Police and troops of the National Guard attempted to suppress and disperse the protests. In almost all cases this resulted in open and brutal violence aimed at protesters.
In St Petersburg law enforcement used stun guns against detained citizens lying on the ground.
One even pulled out a pistol when protesters tried to push security officers out of the square.
Detained
In Moscow law enforcement and the Russian National Guard beat protesters with rubber truncheons and billy-clubs—and with their hands and feet. Across the country up to 10,000 people were detained over two weeks of protest.
The protests of January 2021 have three features that distinguish them from similar protests in 2011-2012 in Bolotnaya Square in Moscow and in 2017, 2018, and 2019.
In previous years, the main base of the protests came from representatives of the intelligentsia and the petty bourgeoisie.
But this year many layers of society of all ages took to the streets.
This speaks to growing tensions and concerns with the state in the population as a whole.
This year, unlike in previous times, a wave of protest swept across the whole country. They’ve even involved regions far-flung from the two capitals and from other large cities such as Nizhny Novgorod, Kazan and Novosibirsk.
Of course, the two capitals continue to play a central role and that’s where everything will be decided.
But the geographic spread of the protests may indicate that the regions are tired of fixation on them.
The protesters radicalised and began to push back against security forces.
On 23 January social media networks were flooded with videos showing snowballs being thrown at police, and of people beating law enforcement officers off detainees.
The most popular video showed a native of the Chechen republic, Said‑Muhammad Dzhumaev, singlehandedly fighting several riot police at once.
This trend suggests that people are learning to resist the regime.

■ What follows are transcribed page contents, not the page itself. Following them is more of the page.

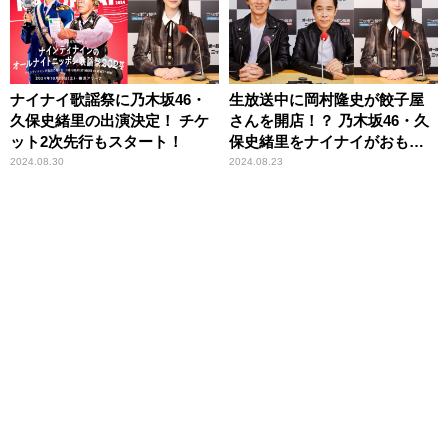
ナイナイ歌謡祭に乃木坂46・
生放送中に岡村隆史が餃子屋
久保史緒里の出演決定！ チケ
さんを開店！？ 乃木坂46・久
ット2次先行もスタート！
保史緒里をナイナイがおもて
なし！
2024.08.30
2024.08.23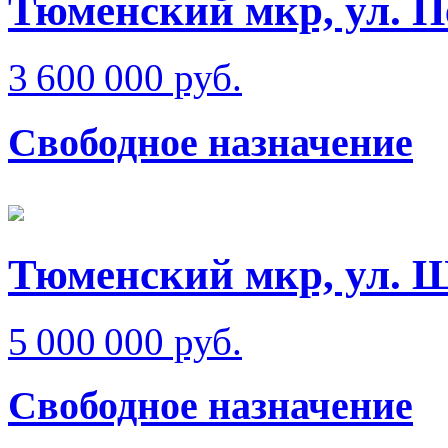
Тюменский мкр, ул. 
3 600 000 руб.
Свободное назначение
Тюменский мкр, ул. 
5 000 000 руб.
Свободное назначение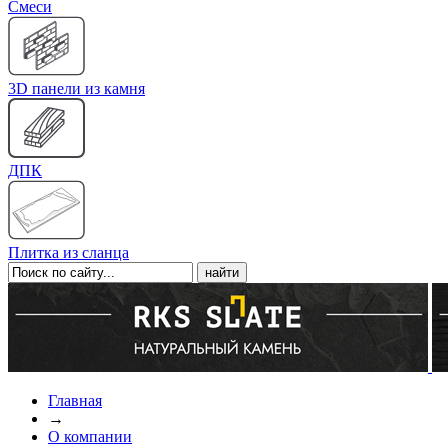
Cмеси
3D панели из камня
ДПК
Плитка из сланца
Главная
→
О компании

And they are ready to fight to the end while the liberal leaders of the protests urge them to go home and protest peacefully.
Another interesting feature is that many left movements, including our own group, Socialist Tendency, agreed on the need to go to these events to agitate.
We need to deepen them in favour of the struggle for workers’ democracy.
These left movements have attempted to paint the protests red, and videos of the actions continue to be popular on social networks.
On 2 February Alexei Navalny’s verdict was announced. It was precisely around him that the wave of protest formally unfolded.
He was jailed for two years and eight months.
Immediately after the verdict was announced, people again gathered in Moscow and St Petersburg to show their opposition to the term.
Despite the fact that the wave of protest has already declined, it is becoming more and more obvious that the regime is hanging on with the last of its strength.
And that its fall is inevitable.
The current government in Russia is only holding on due to the loyalty of its power structures.
It is no longer capable of influencing the bulk of the population ideologically.